Posted by: georgecloner
« on: 27. March 2009., 17:14:06 »

Happy 10th Anniversary Melissa!!!!  :thumbsup:

May you do not live up to cause problems in addition to global warming!... ;D
Posted by: Samker
« on: 27. March 2009., 12:50:02 »



Thursday (26 March) marks the 10th anniversary of the notorious Melissa virus, the first successful email-aware virus.

The Word macro virus, allegedly named after a lap dancer that creator David L. Smith met in Florida, spread via infected Word documents. Windows users who opened the Word document on unprotected systems became infected with the malware, which forwarded itself to the first 50 people in an infected user's Microsoft Outlook address book, further spreading the infection in the process.

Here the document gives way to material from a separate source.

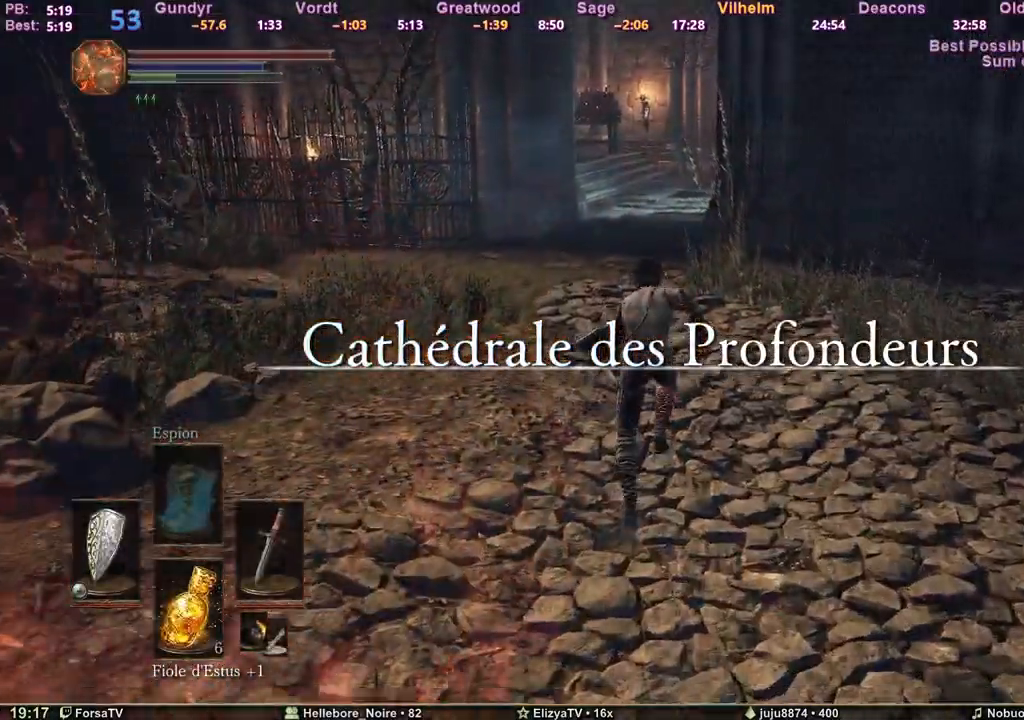
{"keys": ["space", "z"], "events": []}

Infected emails appeared with the subject lines such as "Here is that document you asked for... don’t show anyone else;-)". The basic social engineering tactic piqued people's interest to the extent that the malicious messages mushroomed in a matter of hours, overloading email servers across the globe in the process.

The virus was programmed to occasionally corrupt documents but had no money-making functions, unlike current generations of malware. Despite this, security firms reckon the virus ushered in the era of botnet-creating malware agents and mass-mailing worms that characterise the current internet security scene.

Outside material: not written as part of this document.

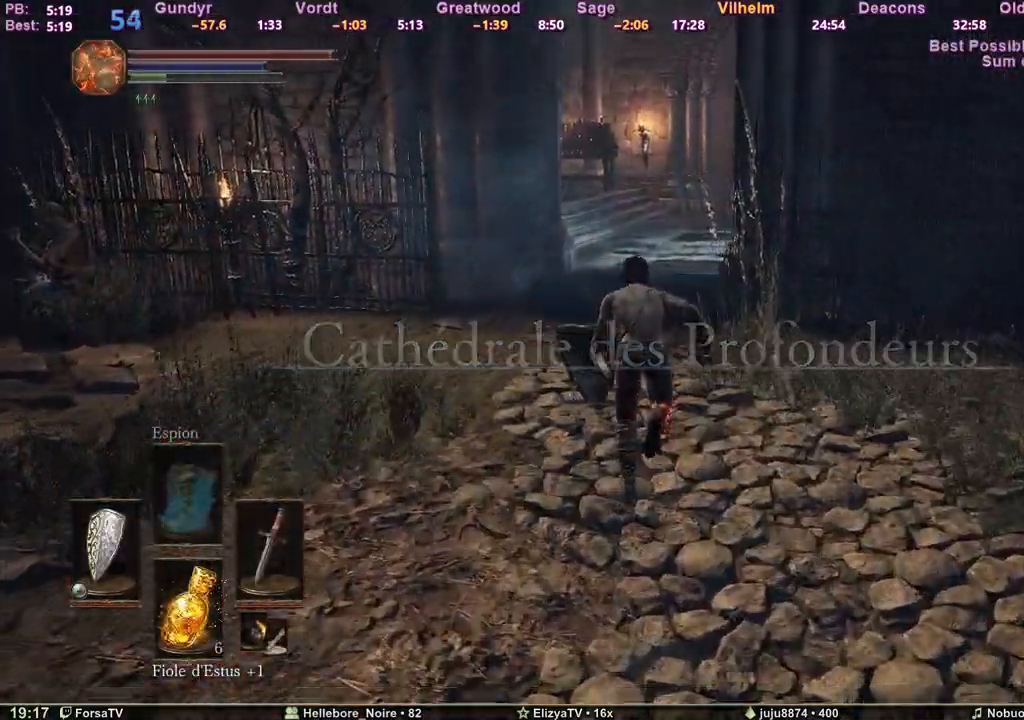
{"keys": ["space", "z"], "events": []}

Since intercepting the virus in March 1999, email and web filtering firm MessageLabs, which is now part of Symantec, has stopped 108 different strains and more than 100,000 copies of the virus. Even this year, MessageLabs' services continue to intercept, on average, ten Melissa-infected emails a month.

"Melissa was the virus equivalent of the supermodels from the 90’s, known by one name and iconic within the industry," said Alex Shipp, senior director of emerging anti-malware technologies at MessageLabs services. "This was the first attack of this magnitude and I remember that when the numbers reached the hundreds within the first hour of stopping Melissa, which were significant levels in 1999, we knew the threat landscape had changed evermore."

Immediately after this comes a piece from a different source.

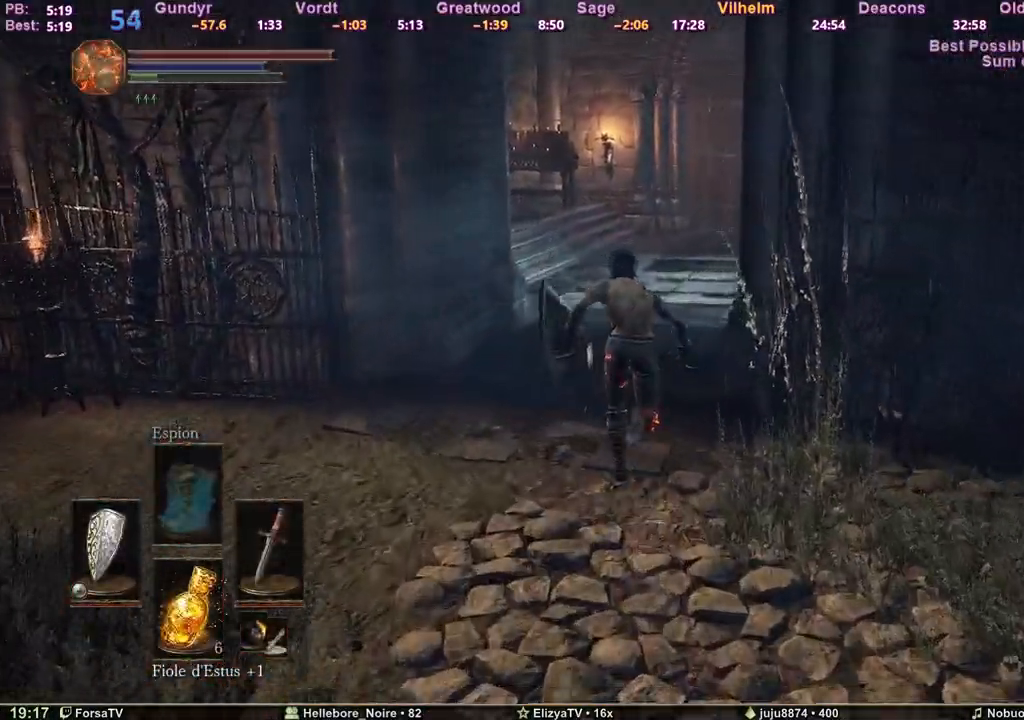
{"keys": ["space", "z"], "events": []}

A retrospective on Melissa by Graham Cluley, at Sophos, explains the time line of the attack and the eventual arrest and conviction of its author, David L. Smith, in some depth. The Melissa virus first appeared as infected Word document, containing supposed login details to pornographic websites, posted to the alt.sex usenet group.

This post was traced back to a compromised AOL account, skyrocket@aol.com. This hack was itself traced back to a house in New Jersey, owned by Smith's brother. A week or so later Smith, then 30 and thus old for a VXer, was arrested for malware distribution offences.

Within weeks of the FBI arresting him, Smith had turned rat and was using a fake identity to communicate with and track fellow VXers around the world, it has since emerged.

According to court papers, Smith allowed the FBI to identify the Netherlands-based author of the Anna Kournikova virus as Jan de Wit, furnishing his name, home address and email address. The Dutchman was subsequently sentenced to 150 hours community service.

In 2001, Smith reportedly assisted in the investigation that led the arrest of part-time DJ Simon Vallor, the Welsh author of three viruses. Vallor was arrested by British police in February 2002, pleaded guilty to computer hacking offences and sent to jail for two years. None of the strains of malware created by Vallor did much harm, or made much impact, so this sentence appears harsh, especially in comparison to the eventual fate of the much older Smith.

Smith's assistance is probably the reason why his prosecution was delayed. Eventually, in 2002, three years after the Melissa virus spread across the globe, Smith was sentenced to 20 months behind bars.

Cluley described the Melissa virus as the "grandmother" of email-aware malware, inspiring subsequent malware authors. "Virus writers couldn't fail to notice the impact that Melissa was having, and the virus cast a long shadow as it inspired thousands of other malware attacks such as Anna Kournikova, The Love Bug, Netsky, [and] Bagle in [subsequent] years," he writes.